I used SolrJ to load about a 100 documents into Solr and then I jumped over quickly to a browser and periodically issued a series of “select all” query to solr. Here’s about how it went:
- Time 0:01 — no documents
- Time 0:02 — no documents
- Time 0:03 — no documents
- Time 0:04 — no documents
- Time 0:05 — no documents
- Time 0:06 — no documents
- Time 0:07 — no documents
- Time 0:08 — no documents
- Time 0:09 — no documents
- Time 0:10 — 100 documents
So far so good. Soft commit appeared to be working; I just needed verify that nothing was written to disk. I immediately stopped Solr (a control-C in the terminal running Solr), and then restarted Solr and what did I see? –Documents — 100 of them!

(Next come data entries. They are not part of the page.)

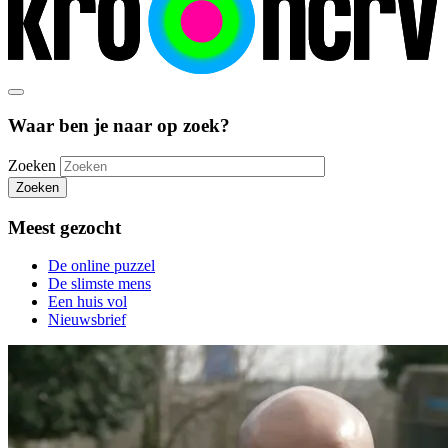
Waar ben je naar op zoek?
Zoeken
Zoeken
Meest gezocht
De online puzzel
De slimste mens
Een huis vol
Nieuwsbrief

“So,” I said grumpily “Solr is actually hard committing when I’m telling it to soft commit!” But then it occurred to me that maybe Solr was doing something smart to protect me from data loss. “What about that updateLog thing I see in the updateHandler?”
After tracking down the log files, (they’re stored sibling to the data directory), I found that, sure enough, they are keeping track of all the items that haven’t yet been hard committed to Solr. So, first lesson:
Whenever Solr wakes up, it looks for these logs and replays them back to recover from any potential data loss.
So, now it was clear what I had to do. I spun up the same experiment, I submitted about 100 docs to solr, and I kept refreshing the solr “select all” query until after 10 seconds my documents appeared. I then stopped Solr (control-C) and this time, smiling smugly, I deleted the log files and restarted Solr, resubmitted my “select all” query and found … 100 documents.
At this point, words don’t readily express the confusion that I felt. However, this emoticon does a pretty good job:
I’m becoming upset that I was wrong and still concerned that maybe Solr was writing my soft commits to disk. Then it occurred to me that perhaps my method of killing Solr – control-C – was simply not violent enough.
I created one more experiment. This time I
- turned on Solr
- submitted 100 or so documents
- re-queried “all docs” repetitively until after 10 seconds they appeared
- then I killed the task with a
kill -9 <processId>
- I removed the log files
- I restarted Solr
And finally, once I again started Solr and queried for all documents – there were none! So, my second lesson for the day:
When Solr is shut down politely, it does you the favor of hard committing all outstanding documents to disk.
And so my final assessment of the situation is that not only do the soft commits perform as expected, but Solr does several things to make sure you’re not losing any of your data.